> Extract to read:
--*--

And also making the assumption that only people who work in San Fransisco will live in San Fransisco? Because those Stripe employees who live in SF right now are likely not going to change their apartments. They'll continue living where they are, except now SF now longer benefits from the taxes that Stripe would otherwise have paid.
The fact that companies can open up offices somewhere else shouldn't be very surprising, and it shouldn't be shocking that people will choose to live where they already live unless their commute gets too long and they can afford to move.
I just don't see what you expect SF leadership to do about this that doesn't fit into the two categories I mentioned, other than give up.
Lower the cost of building housing. Streamline permits, zoning, and environmental review. Publicly commit, in other words, to driving down housing prices over a decade. (Note: not land prices! That’s the compromise.) This makes it cheaper to...
Build enough shelters for the transient homeless population. Now that they’re a stable problem, we can focus on the gritty bits.
Fund mental-health intervention for the permanently homeless so afflicted. And there has to be an element of coercion. Leaving the mentally ill to waste on the street isn’t compassion, it’s dereliction.
Fund drug-addiction intervention for the permanently homeless so afflicted. Carrot is clean places to use, seek counselling and get preventative medical care. Stick has to be arresting (and preferably transferring to clinics, not prisons) public users of hard, illicit drugs.
With the above in place, encampments can be humanely cleared and/or relocated. It also lets law enforcement tackle the minority of the homeless who are threatening, violent or thieving, a minority that creates most of the problems for other San Franciscans.
(Oh, and regional transit co-operation. If you make it easier for people to get around the Bay Area, they don’t have to stack up on each other. Why is the Caltrain a single trunk? Where is the network of every-fifteen-minutes ferries? Why is the BART so loud and expensive?)
How are we going to fund mental health interventions and housing cost reductions if businesses refuse to pay taxes and housing costs keep going up? How are we going to expand on transit and cut transit costs if transit revenues are bad and high housing prices result in land values so high that the state can't buy land up to expand transit infrastructure?
I'd love to see that stuff, but it's been necessary for decades and isn't happening. We can't blame it all on NIMBYs, and getting rid of them won't make it suddenly happen.
Some of this is due to other state-wide and city problems, like taxpayers being unwilling to approve funding for transit and other measures, but that's not the only problem either.
I work in a different city where I live. But pay ~20% municipal tax (not US) that pays for infra etc that I use.

--*--

> Exercise description: Copy out everything in the San Francisco housing discussion above from "Fund drug-addiction intervention" down to "loud and expensive?)".

> Extracted information:
--*--

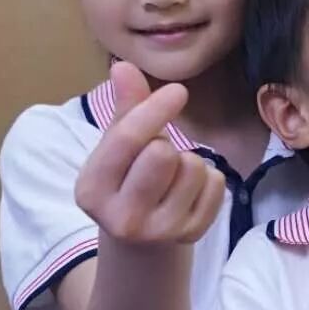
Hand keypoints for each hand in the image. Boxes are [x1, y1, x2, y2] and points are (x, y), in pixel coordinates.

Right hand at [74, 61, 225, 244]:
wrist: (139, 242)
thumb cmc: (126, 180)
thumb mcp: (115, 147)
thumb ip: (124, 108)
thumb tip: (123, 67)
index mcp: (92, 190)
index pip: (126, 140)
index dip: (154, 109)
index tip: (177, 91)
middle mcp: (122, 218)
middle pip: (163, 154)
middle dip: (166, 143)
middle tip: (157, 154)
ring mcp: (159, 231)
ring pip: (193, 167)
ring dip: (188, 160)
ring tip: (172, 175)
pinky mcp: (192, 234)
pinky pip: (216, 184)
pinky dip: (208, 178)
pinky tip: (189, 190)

--*--

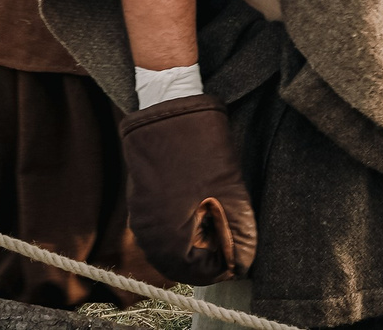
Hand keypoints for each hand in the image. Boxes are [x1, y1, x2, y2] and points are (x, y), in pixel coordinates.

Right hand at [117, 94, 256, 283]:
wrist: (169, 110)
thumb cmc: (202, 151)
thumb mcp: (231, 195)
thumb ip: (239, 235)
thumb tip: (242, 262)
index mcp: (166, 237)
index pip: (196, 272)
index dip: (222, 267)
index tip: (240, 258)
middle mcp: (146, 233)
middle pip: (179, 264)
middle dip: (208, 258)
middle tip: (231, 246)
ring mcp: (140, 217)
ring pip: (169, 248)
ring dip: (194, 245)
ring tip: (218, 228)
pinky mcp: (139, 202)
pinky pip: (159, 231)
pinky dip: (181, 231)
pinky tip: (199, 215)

--*--

> The answer:
Fund drug-addiction intervention for the permanently homeless so afflicted. Carrot is clean places to use, seek counselling and get preventative medical care. Stick has to be arresting (and preferably transferring to clinics, not prisons) public users of hard, illicit drugs.
With the above in place, encampments can be humanely cleared and/or relocated. It also lets law enforcement tackle the minority of the homeless who are threatening, violent or thieving, a minority that creates most of the problems for other San Franciscans.
(Oh, and regional transit co-operation. If you make it easier for people to get around the Bay Area, they don’t have to stack up on each other. Why is the Caltrain a single trunk? Where is the network of every-fifteen-minutes ferries? Why is the BART so loud and expensive?)